What "exactly" happens inside embedding layer in pytorch?
That is a really good question! The embedding layer of PyTorch (same goes for Tensorflow) serves as a lookup table just to retrieve the embeddings for each of the inputs, which are indices. Consider the following case, you have a sentence where each word is tokenized. Therefore, each word in your sentence is represented with a unique integer (index). In case the list of indices (words) is [1, 5, 9]
, and you want to encode each of the words with a 50
dimensional vector (embedding), you can do the following:
# The list of tokens
tokens = torch.tensor([0,5,9], dtype=torch.long)
# Define an embedding layer, where you know upfront that in total you
# have 10 distinct words, and you want each word to be encoded with
# a 50 dimensional vector
embedding = torch.nn.Embedding(num_embeddings=10, embedding_dim=50)
# Obtain the embeddings for each of the words in the sentence
embedded_words = embedding(tokens)
Now, to answer your questions:
During the forward pass, the values for each of the tokens in your sentence are going to be obtained in a similar way as the Numpy's indexing works. Because in the backend, this is a differentiable operation, during the backward pass (training), Pytorch is going to compute the gradients for each of the embeddings and readjust them accordingly.
The weights are the embeddings themselves. The word embedding matrix is actually a weight matrix that will be learned during training.
There is no actual function per se. As we defined above, the sentence is already tokenized (each word is represented with a unique integer), and we can just obtain the embeddings for each of the tokens in the sentence.
Finally, as I mentioned the example with the indexing many times, let us try it out.
# Let us assume that we have a pre-trained embedding matrix
pretrained_embeddings = torch.rand(10, 50)
# We can initialize our embedding module from the embedding matrix
embedding = torch.nn.Embedding.from_pretrained(pretrained_embeddings)
# Some tokens
tokens = torch.tensor([1,5,9], dtype=torch.long)
# Token embeddings from the lookup table
lookup_embeddings = embedding(tokens)
# Token embeddings obtained with indexing
indexing_embeddings = pretrained_embeddings[tokens]
# Voila! They are the same
np.testing.assert_array_equal(lookup_embeddings.numpy(), indexing_embeddings.numpy())
nn.Embedding
layer can serve as a lookup table. This means if you have a dictionary of n
elements you can call each element by id if you create the embedding.
In this case the size of the dictionary would be num_embeddings
and the embedding_dim
would be 1.
You don't have anything to learn in this scenario. You just indexed elements of a dict, or you encoded them, you may say. So forward pass analysis in this case is not needed.
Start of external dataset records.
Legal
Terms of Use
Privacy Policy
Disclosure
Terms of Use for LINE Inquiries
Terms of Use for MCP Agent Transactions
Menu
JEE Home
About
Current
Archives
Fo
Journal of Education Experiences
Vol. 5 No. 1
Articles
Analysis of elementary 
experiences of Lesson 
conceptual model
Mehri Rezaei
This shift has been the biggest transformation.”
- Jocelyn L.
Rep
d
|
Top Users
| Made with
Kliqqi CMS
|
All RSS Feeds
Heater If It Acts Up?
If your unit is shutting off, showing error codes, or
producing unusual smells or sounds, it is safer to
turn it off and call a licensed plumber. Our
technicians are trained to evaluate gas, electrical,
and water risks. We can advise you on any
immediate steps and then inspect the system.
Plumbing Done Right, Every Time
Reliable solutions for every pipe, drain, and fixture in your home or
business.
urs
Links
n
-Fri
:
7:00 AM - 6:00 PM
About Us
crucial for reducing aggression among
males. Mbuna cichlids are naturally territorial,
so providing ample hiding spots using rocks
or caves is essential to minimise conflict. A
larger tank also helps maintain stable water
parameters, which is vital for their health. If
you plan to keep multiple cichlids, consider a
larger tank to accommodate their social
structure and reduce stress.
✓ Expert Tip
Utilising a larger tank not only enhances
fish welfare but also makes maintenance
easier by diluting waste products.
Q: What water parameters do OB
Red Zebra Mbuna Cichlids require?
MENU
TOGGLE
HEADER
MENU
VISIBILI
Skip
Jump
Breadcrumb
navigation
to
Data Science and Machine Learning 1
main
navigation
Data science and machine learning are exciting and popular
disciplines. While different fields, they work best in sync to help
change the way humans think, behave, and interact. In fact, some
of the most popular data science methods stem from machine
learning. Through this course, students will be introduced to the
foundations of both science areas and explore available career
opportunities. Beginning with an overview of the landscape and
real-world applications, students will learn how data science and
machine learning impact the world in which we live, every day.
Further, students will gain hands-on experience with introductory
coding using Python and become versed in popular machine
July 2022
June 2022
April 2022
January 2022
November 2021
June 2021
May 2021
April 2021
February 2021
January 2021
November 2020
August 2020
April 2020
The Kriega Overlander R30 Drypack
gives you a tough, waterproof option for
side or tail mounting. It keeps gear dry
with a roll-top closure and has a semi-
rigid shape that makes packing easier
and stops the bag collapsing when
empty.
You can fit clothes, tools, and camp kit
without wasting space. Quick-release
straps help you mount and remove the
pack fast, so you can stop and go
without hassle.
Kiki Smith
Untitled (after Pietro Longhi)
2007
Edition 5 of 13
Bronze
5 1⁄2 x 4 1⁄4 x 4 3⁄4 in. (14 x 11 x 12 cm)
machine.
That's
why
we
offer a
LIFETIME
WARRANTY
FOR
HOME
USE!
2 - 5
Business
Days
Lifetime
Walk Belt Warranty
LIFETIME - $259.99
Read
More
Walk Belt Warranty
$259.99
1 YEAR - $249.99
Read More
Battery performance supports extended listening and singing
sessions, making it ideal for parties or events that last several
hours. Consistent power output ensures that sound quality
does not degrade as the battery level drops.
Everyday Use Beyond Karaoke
You may have used this if you used word embeddings like Word2vec.
On the other side you may use embedding layers for categorical variables (features in general case). In there you will set the embedding dimension embedding_dim
to the number of categories you may have.
In that case you start with randomly initialized embedding layer and you learn the categories (features) in forward.